Collection entries
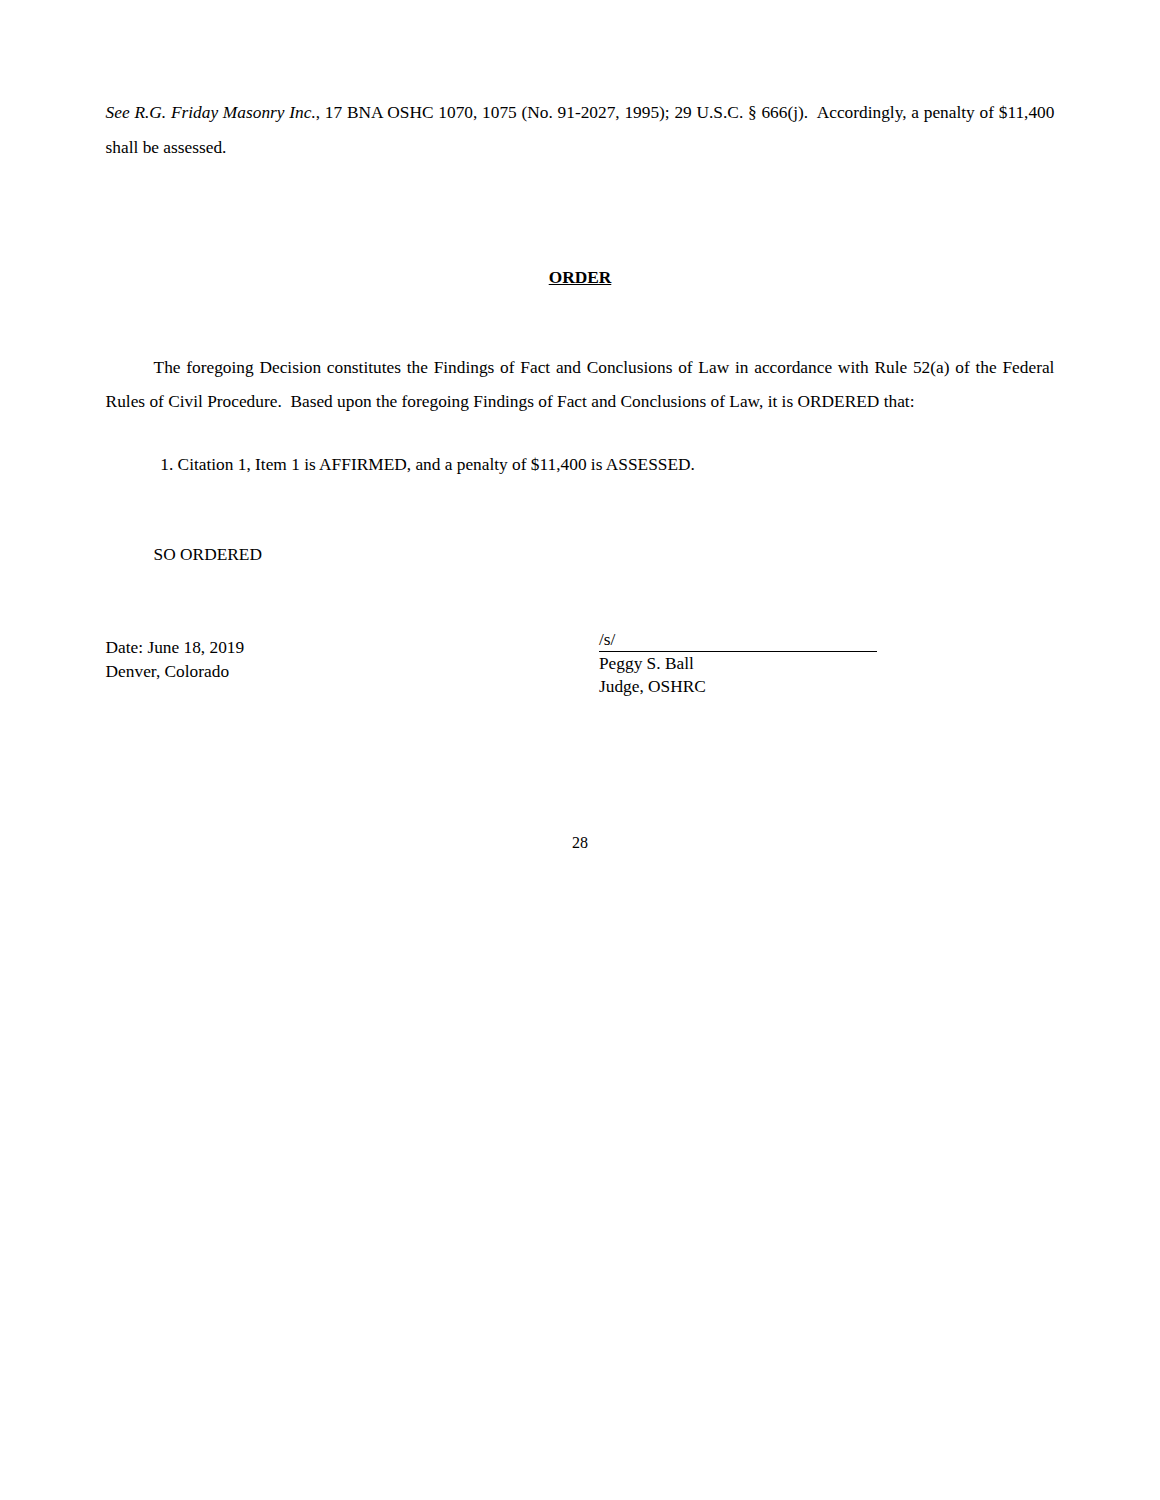See R.G. Friday Masonry Inc., 17 BNA OSHC 1070, 1075 (No. 91-2027, 1995); 29 U.S.C. § 666(j). Accordingly, a penalty of $11,400 shall be assessed.
ORDER
The foregoing Decision constitutes the Findings of Fact and Conclusions of Law in accordance with Rule 52(a) of the Federal Rules of Civil Procedure. Based upon the foregoing Findings of Fact and Conclusions of Law, it is ORDERED that:
Citation 1, Item 1 is AFFIRMED, and a penalty of $11,400 is ASSESSED.
SO ORDERED
/s/
Peggy S. Ball
Judge, OSHRC
Date: June 18, 2019
Denver, Colorado
28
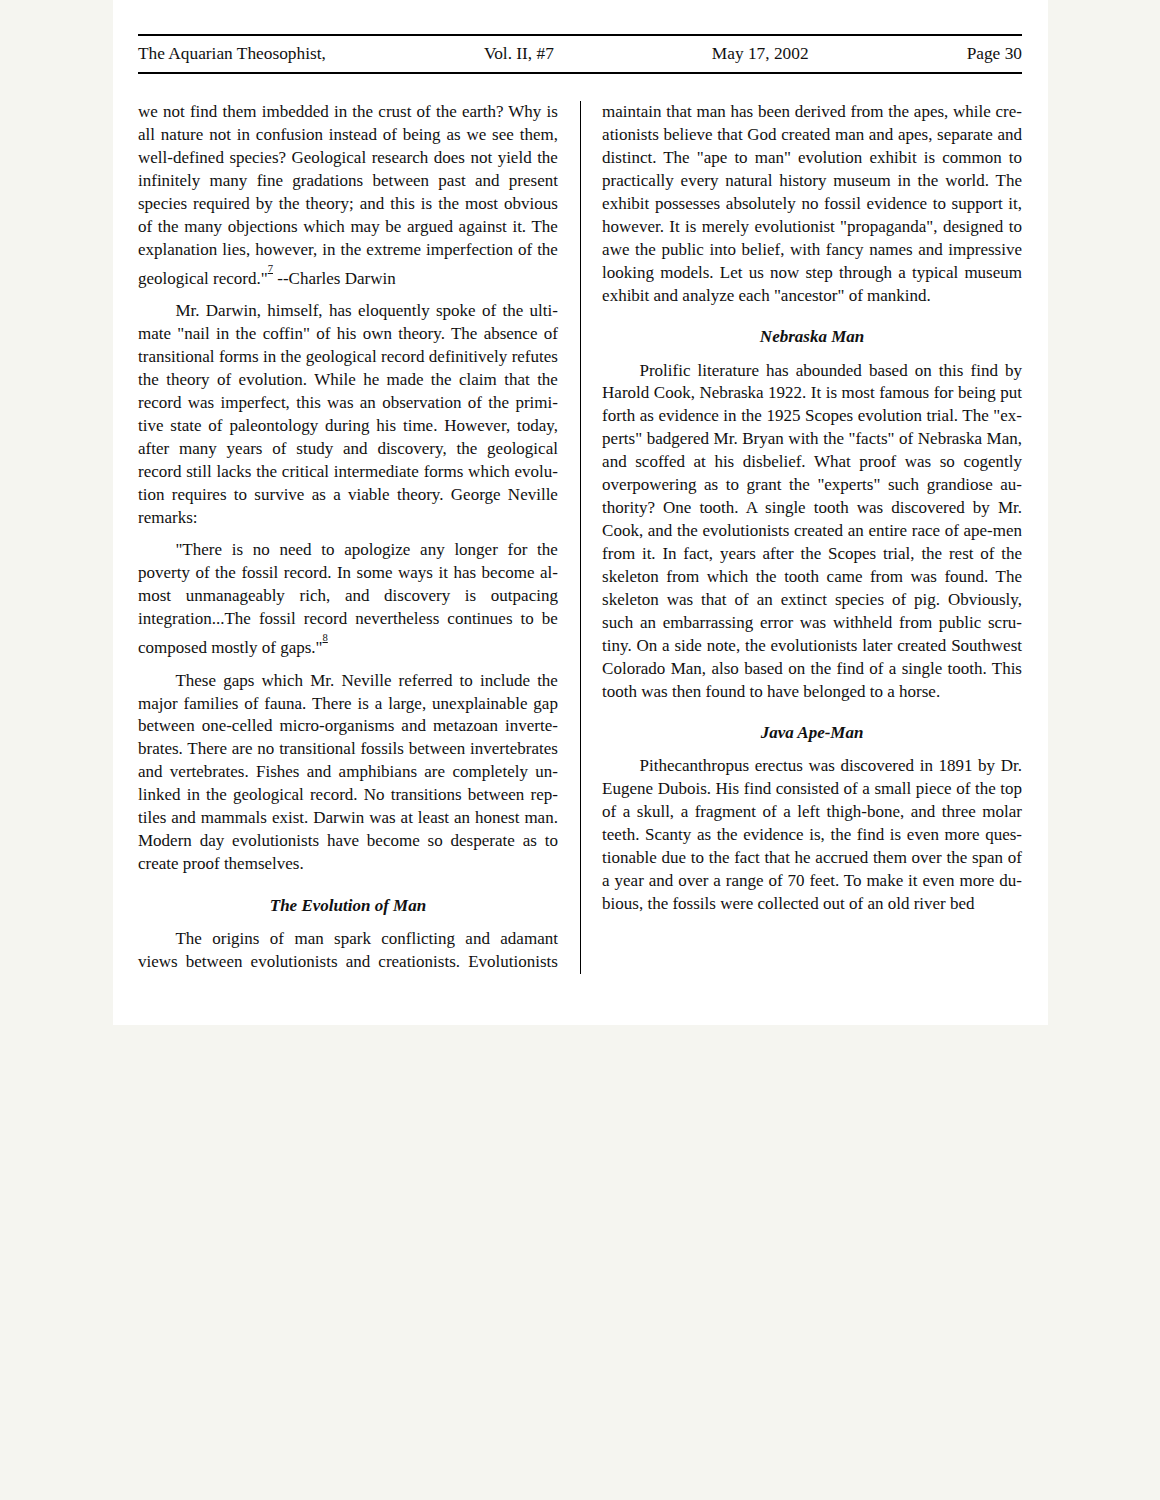The Aquarian Theosophist, Vol. II, #7 May 17, 2002 Page 30
we not find them imbedded in the crust of the earth? Why is all nature not in confusion instead of being as we see them, well-defined species? Geological research does not yield the infinitely many fine gradations between past and present species required by the theory; and this is the most obvious of the many objections which may be argued against it. The explanation lies, however, in the extreme imperfection of the geological record."7 --Charles Darwin
Mr. Darwin, himself, has eloquently spoke of the ultimate "nail in the coffin" of his own theory. The absence of transitional forms in the geological record definitively refutes the theory of evolution. While he made the claim that the record was imperfect, this was an observation of the primitive state of paleontology during his time. However, today, after many years of study and discovery, the geological record still lacks the critical intermediate forms which evolution requires to survive as a viable theory. George Neville remarks:
"There is no need to apologize any longer for the poverty of the fossil record. In some ways it has become almost unmanageably rich, and discovery is outpacing integration...The fossil record nevertheless continues to be composed mostly of gaps."8
These gaps which Mr. Neville referred to include the major families of fauna. There is a large, unexplainable gap between one-celled micro-organisms and metazoan invertebrates. There are no transitional fossils between invertebrates and vertebrates. Fishes and amphibians are completely unlinked in the geological record. No transitions between reptiles and mammals exist. Darwin was at least an honest man. Modern day evolutionists have become so desperate as to create proof themselves.
The Evolution of Man
The origins of man spark conflicting and adamant views between evolutionists and creationists. Evolutionists maintain that man has been derived from the apes, while creationists believe that God created man and apes, separate and distinct. The "ape to man" evolution exhibit is common to practically every natural history museum in the world. The exhibit possesses absolutely no fossil evidence to support it, however. It is merely evolutionist "propaganda", designed to awe the public into belief, with fancy names and impressive looking models. Let us now step through a typical museum exhibit and analyze each "ancestor" of mankind.
Nebraska Man
Prolific literature has abounded based on this find by Harold Cook, Nebraska 1922. It is most famous for being put forth as evidence in the 1925 Scopes evolution trial. The "experts" badgered Mr. Bryan with the "facts" of Nebraska Man, and scoffed at his disbelief. What proof was so cogently overpowering as to grant the "experts" such grandiose authority? One tooth. A single tooth was discovered by Mr. Cook, and the evolutionists created an entire race of ape-men from it. In fact, years after the Scopes trial, the rest of the skeleton from which the tooth came from was found. The skeleton was that of an extinct species of pig. Obviously, such an embarrassing error was withheld from public scrutiny. On a side note, the evolutionists later created Southwest Colorado Man, also based on the find of a single tooth. This tooth was then found to have belonged to a horse.
Java Ape-Man
Pithecanthropus erectus was discovered in 1891 by Dr. Eugene Dubois. His find consisted of a small piece of the top of a skull, a fragment of a left thigh-bone, and three molar teeth. Scanty as the evidence is, the find is even more questionable due to the fact that he accrued them over the span of a year and over a range of 70 feet. To make it even more dubious, the fossils were collected out of an old river bed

TASK DESCRIPTION |
Pull out every line of the records that includes the string "ORDERED".

COMPLETED EXERCISE |
The foregoing Decision constitutes the Findings of Fact and Conclusions of Law in accordance with Rule 52(a) of the Federal Rules of Civil Procedure. Based upon the foregoing Findings of Fact and Conclusions of Law, it is ORDERED that:
SO ORDERED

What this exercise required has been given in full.